* _Extracted entries_:
════════════════════

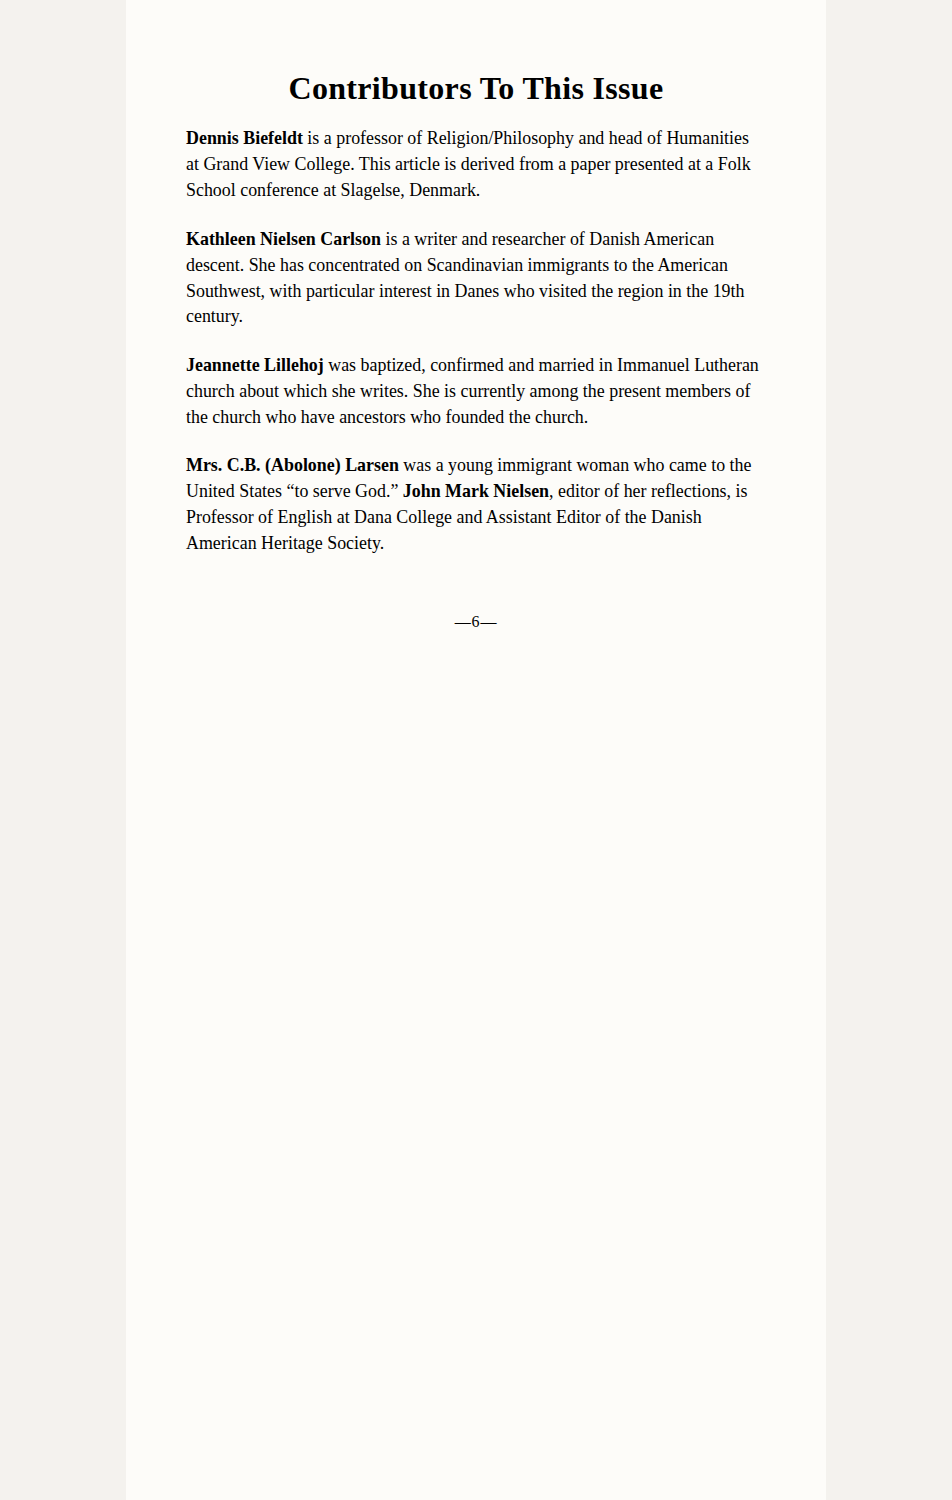Contributors To This Issue
Dennis Biefeldt is a professor of Religion/Philosophy and head of Humanities at Grand View College. This article is derived from a paper presented at a Folk School conference at Slagelse, Denmark.
Kathleen Nielsen Carlson is a writer and researcher of Danish American descent. She has concentrated on Scandinavian immigrants to the American Southwest, with particular interest in Danes who visited the region in the 19th century.
Jeannette Lillehoj was baptized, confirmed and married in Immanuel Lutheran church about which she writes. She is currently among the present members of the church who have ancestors who founded the church.
Mrs. C.B. (Abolone) Larsen was a young immigrant woman who came to the United States “to serve God.” John Mark Nielsen, editor of her reflections, is Professor of English at Dana College and Assistant Editor of the Danish American Heritage Society.
—6—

════════════════════

* _Exercise brief_:
Would you return the whole listing above exactly as written, skipping any image?

* _Result for this exercise_:
Contributors To This Issue
Dennis Biefeldt is a professor of Religion/Philosophy and head of Humanities at Grand View College. This article is derived from a paper presented at a Folk School conference at Slagelse, Denmark.
Kathleen Nielsen Carlson is a writer and researcher of Danish American descent. She has concentrated on Scandinavian immigrants to the American Southwest, with particular interest in Danes who visited the region in the 19th century.
Jeannette Lillehoj was baptized, confirmed and married in Immanuel Lutheran church about which she writes. She is currently among the present members of the church who have ancestors who founded the church.
Mrs. C.B. (Abolone) Larsen was a young immigrant woman who came to the United States “to serve God.” John Mark Nielsen, editor of her reflections, is Professor of English at Dana College and Assistant Editor of the Danish American Heritage Society.
—6—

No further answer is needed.